Greek Prime Minister Alexis Tsipras will reappoint Euclid Tsakalotos as finance minister, a senior source in his leftist Syriza party said yesterday, to offer continuity in bailout talks with international lenders.

Tsakalotos, who is a low-key Oxford-trained Marxist economist, helped steer bailout discussions with Greece’s creditors that produced an €86 billion loan accord with Athens in August.

George Chouliarakis, who was finance minister in the caretaker government during the election campaign and also a respected member of the bailout negotiation team, was ‘very likely’ to be appointed deputy finance minister, the source said.

Generally considered a safe pairs of hands, the appointments, if confirmed, will come ahead of a review by lenders starting next month on progress in meeting bailout targets, recapitalising the country’s banks and holding discussions that Greece wants on debt relief.

Tsakalotos is a stark contrast to his combative predecessor Yanis Varoufakis, who quit Tsipras’s government in disagreement over the bailout in July. He frequently riled lenders with outspoken and occasionally undiplomatic remarks, including one where he said he wore ‘creditors’ loathing with pride’.

“The markets will see this positively,” said Takis Zamanis, chief trader at Beta Securities in Athens. “It appeared the chemistry was right between Tsakalotos and lenders.”

Earlier yesterday, state media reported Tsakalotos was having second thoughts about accepting the job. It gave no reason, but Tsakalotos, Dutch-born and British-educated, is a member of the so called 53+ faction in Syriza, some of whose members recently expressed concerns the party was moving away from core leftist values to hold on to power.

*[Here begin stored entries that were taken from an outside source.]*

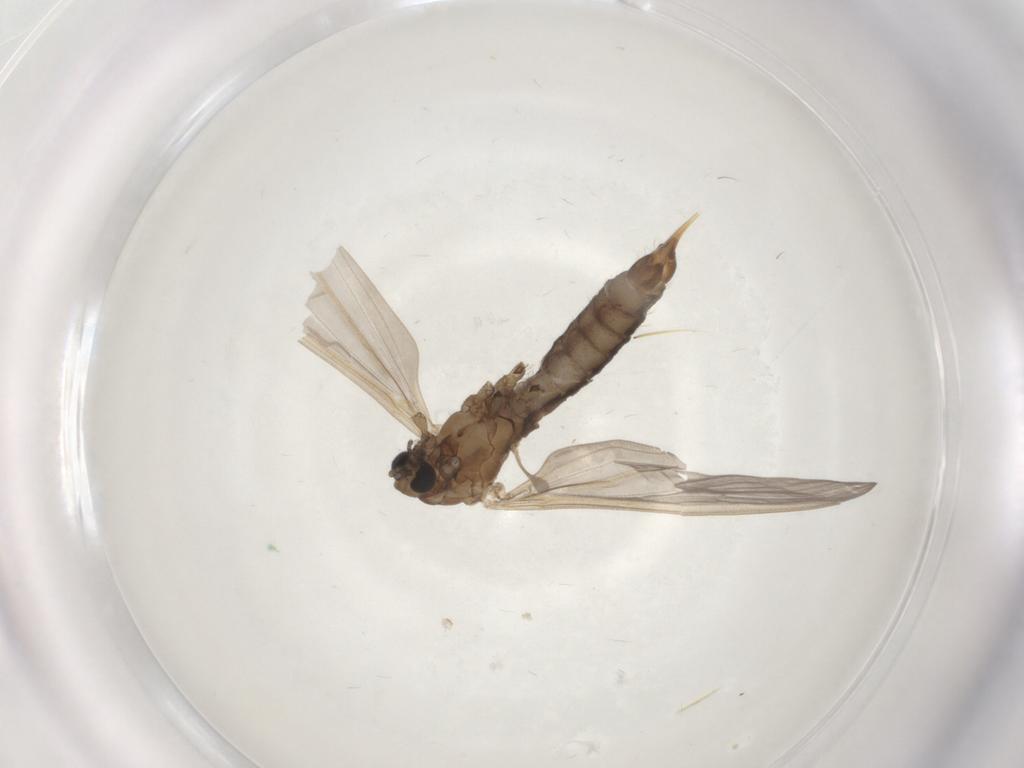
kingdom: Animalia
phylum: Arthropoda
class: Insecta
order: Diptera
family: Limoniidae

The government’s two main tasks will be to ensure that the bailout given by the eurozone in exchange for deep economic reforms does not go off track, and to handle Greece’s huge refugee problem. Of the record 430,000 refugees and migrants who have made the journey across the Mediterranean to Europe so far this year, 309,000 have arrived via Greece, according to the International Organisation for Migration.

Many of Greece’s partners, particularly in eastern Europe, want Athens to stop allowing the refugees to pass north on a trek to Germany and other wealthy northern countries.

Caretaker migration minister Yiannis Mouzalas was likely to be reappointed, Syriza officials said. Mouzalas is an active member of the Doctors of the World charity, and has taken part in relief missions to trouble spots like Kobane in Syria.

But it is the implementation of the bailout, which was agreed after months of bitter negotiations in which Tsipras railed against austerity being imposed on Greece, that will be the government’s overwhelming task.

Factions like ‘53+’ notwithstanding, Tsipras’ re-election on Sunday made his party the dominant force in Greece.

His harshest hard-left rebel critics failed to make it into parliament.

“Alexis Tsipras now has the chance to correct the mistakes of his [first] term,” centre-left newspaper Ta Nea said in an editorial.

“His first Cabinet was marked by Syriza’s big appointments, such as Yanis Varoufakis,which had particularly bad results. It was also marked by a need to preserve inner party balances which brought the hard-left... lawmakers to important ministerial posts.”

Another reappointment would be Panos Skourletis to the energy ministry, Syriza sources said. He has been criticised for his decision to revoke the permit for a disputed Canadian-run gold mine project in northern Greece in August.

The markets will be looking closely at how Skourletis will handle the issue after a Greek court ruled in favour of the investment. He is also expected to seek an alternative plan to the privatisation of the country’s power grid operator Admie.